## SET EXERCISE
Repeat the patent excerpt below on the roadway marker strip in full, word for word.

## EXTRACTED TEXT
*****
Attorney, Agent or Firm: Rines & Rines
Parent Case Text
This is a division of application Ser. No. 630,081 filed Dec. 19, 1990;
which is a division of application Ser. No. 611,315 filed Nov. 13, 1990
(now U.S. Pat. No. 5,087,148); which is a continuation of application Ser.
No. 309,213 filed Feb. 10, 1989 (now abandoned).
Claims
What is claimed is:
1. A roadway marker strip for adhesive attachment along a bottom surface of
the strip to a roadway, comprising a rubber-like sheet having a bottom
layer and flat surface which posses cold-flow substantially memory-free
characteristics and an upper layer and surface from which incident light
from a vehicle traveling along the roadway may be reflected to indicate a
roadway direction, said upper layer and surface of the sheet only being
cross-link-vulcanized so as to possess substantial memory enabling
restoration of depression of the upper surface caused by a vehicle, while
the sheet bottom layer remains unvulcanized and conformably adheres to the
roadway.
2. A roadway marker strip as claimed in claim 1, and in which the said
upper layer and surface is modified by successively positioned partially
embedded retroreflective bead protuberances therein.
*****
Dataset items:
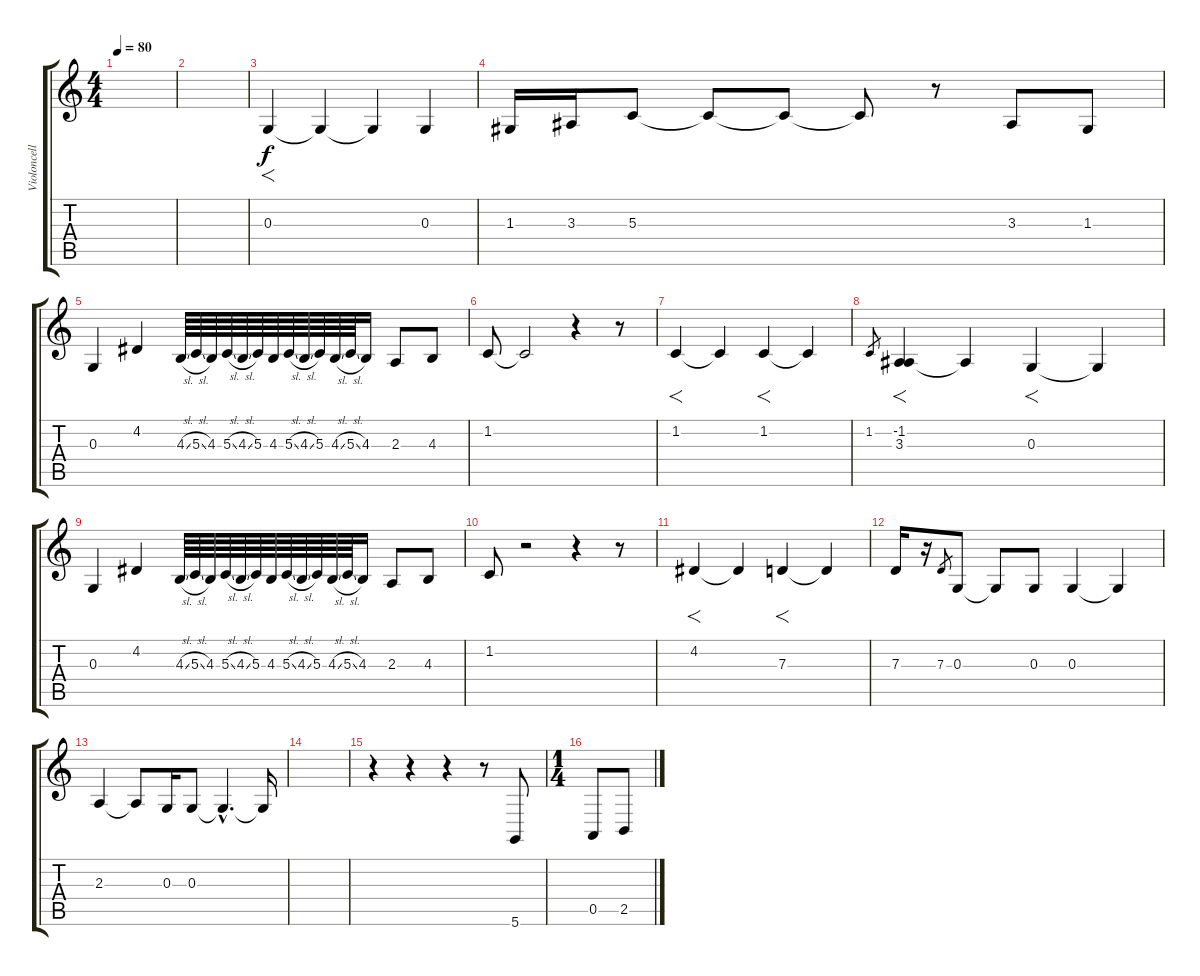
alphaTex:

\track ("Violoncelle" "Violoncell") {instrument cello}
\staff {score tabs}
\tuning (E4 B3 G3 D3 A2 D2) {hide}
\ts (4 4)
\tempo 80
\clef g2
\ks c
|
|
0.3.4{f} 0.3{t}.4 0.3{t}.4 0.3.4 |
1.3.16 3.3.16 5.3.8 5.3{t}.8 5.3{t}.8 5.3{t}.8 r.8 3.3.8 1.3.8 |
0.3.4 4.2.4 4.3{sl}.64 5.3{sl}.64 4.3.64 5.3{sl}.64 4.3{sl}.64 5.3.64 4.3.64 5.3{sl}.64 4.3{sl}.64 5.3.64 4.3{sl}.64 5.3{sl}.64 4.3.16 2.3.8 4.3.8 |
1.2.8 1.2{t}.2 r.4 r.8 |
1.2.4{f} 1.2{t}.4 1.2.4{f} 1.2{t}.4 |
1.2.8{gr} (-1.2 3.3).4{f} 3.3{t}.4 0.3.4{f} 0.3{t}.4 |
0.3.4 4.2.4 4.3{sl}.64 5.3{sl}.64 4.3.64 5.3{sl}.64 4.3{sl}.64 5.3.64 4.3.64 5.3{sl}.64 4.3{sl}.64 5.3.64 4.3{sl}.64 5.3{sl}.64 4.3.16 2.3.8 4.3.8 |
1.2.8 r.2 r.4 r.8 |
4.2.4{f} 4.2{t}.4 7.3.4{f} 7.3{t}.4 |
7.3.16 r.16 7.3.8{gr} 0.3.8 0.3{t}.8 0.3.8 0.3.4 0.3{t}.4 |
2.3.4 2.3{t}.8 0.3.16 0.3.8 0.3{hac t}.4{d} 0.3{t}.16 |
|
r.4 r.4 r.4 r.8 5.6.8 |
\ts (1 4)
0.5.8 2.5.8
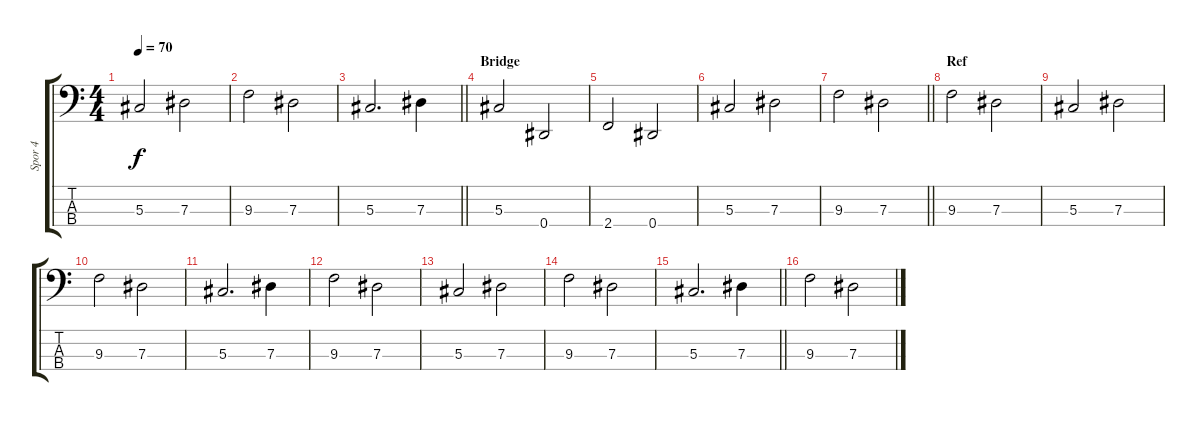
\track ("Spor 4" "Spor 4") {instrument electricbassfinger}
\staff {score tabs}
\tuning (Gb2 Db2 Ab1 Eb1) {hide}
\ts (4 4)
\tempo 70
\clef f4
\ks c
5.3.2{dy f} 7.3.2 |
9.3.2 7.3.2 |
\barLineRight lightlight
5.3.2{d} 7.3.4 |
\section ("" "Bridge")
5.3.2 0.4.2 |
2.4.2 0.4.2 |
5.3.2 7.3.2 |
\barLineRight lightlight
9.3.2 7.3.2 |
\section ("" "Ref")
9.3.2 7.3.2 |
5.3.2 7.3.2 |
9.3.2 7.3.2 |
5.3.2{d} 7.3.4 |
9.3.2 7.3.2 |
5.3.2 7.3.2 |
9.3.2 7.3.2 |
\barLineRight lightlight
5.3.2{d} 7.3.4 |
9.3.2 7.3.2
*****
## REPLY TO THE TASK
Attorney, Agent or Firm: Rines & Rines
Parent Case Text
This is a division of application Ser. No. 630,081 filed Dec. 19, 1990;
which is a division of application Ser. No. 611,315 filed Nov. 13, 1990
(now U.S. Pat. No. 5,087,148); which is a continuation of application Ser.
No. 309,213 filed Feb. 10, 1989 (now abandoned).
Claims
What is claimed is:
1. A roadway marker strip for adhesive attachment along a bottom surface of
the strip to a roadway, comprising a rubber-like sheet having a bottom
layer and flat surface which posses cold-flow substantially memory-free
characteristics and an upper layer and surface from which incident light
from a vehicle traveling along the roadway may be reflected to indicate a
roadway direction, said upper layer and surface of the sheet only being
cross-link-vulcanized so as to possess substantial memory enabling
restoration of depression of the upper surface caused by a vehicle, while
the sheet bottom layer remains unvulcanized and conformably adheres to the
roadway.
2. A roadway marker strip as claimed in claim 1, and in which the said
upper layer and surface is modified by successively positioned partially
embedded retroreflective bead protuberances therein.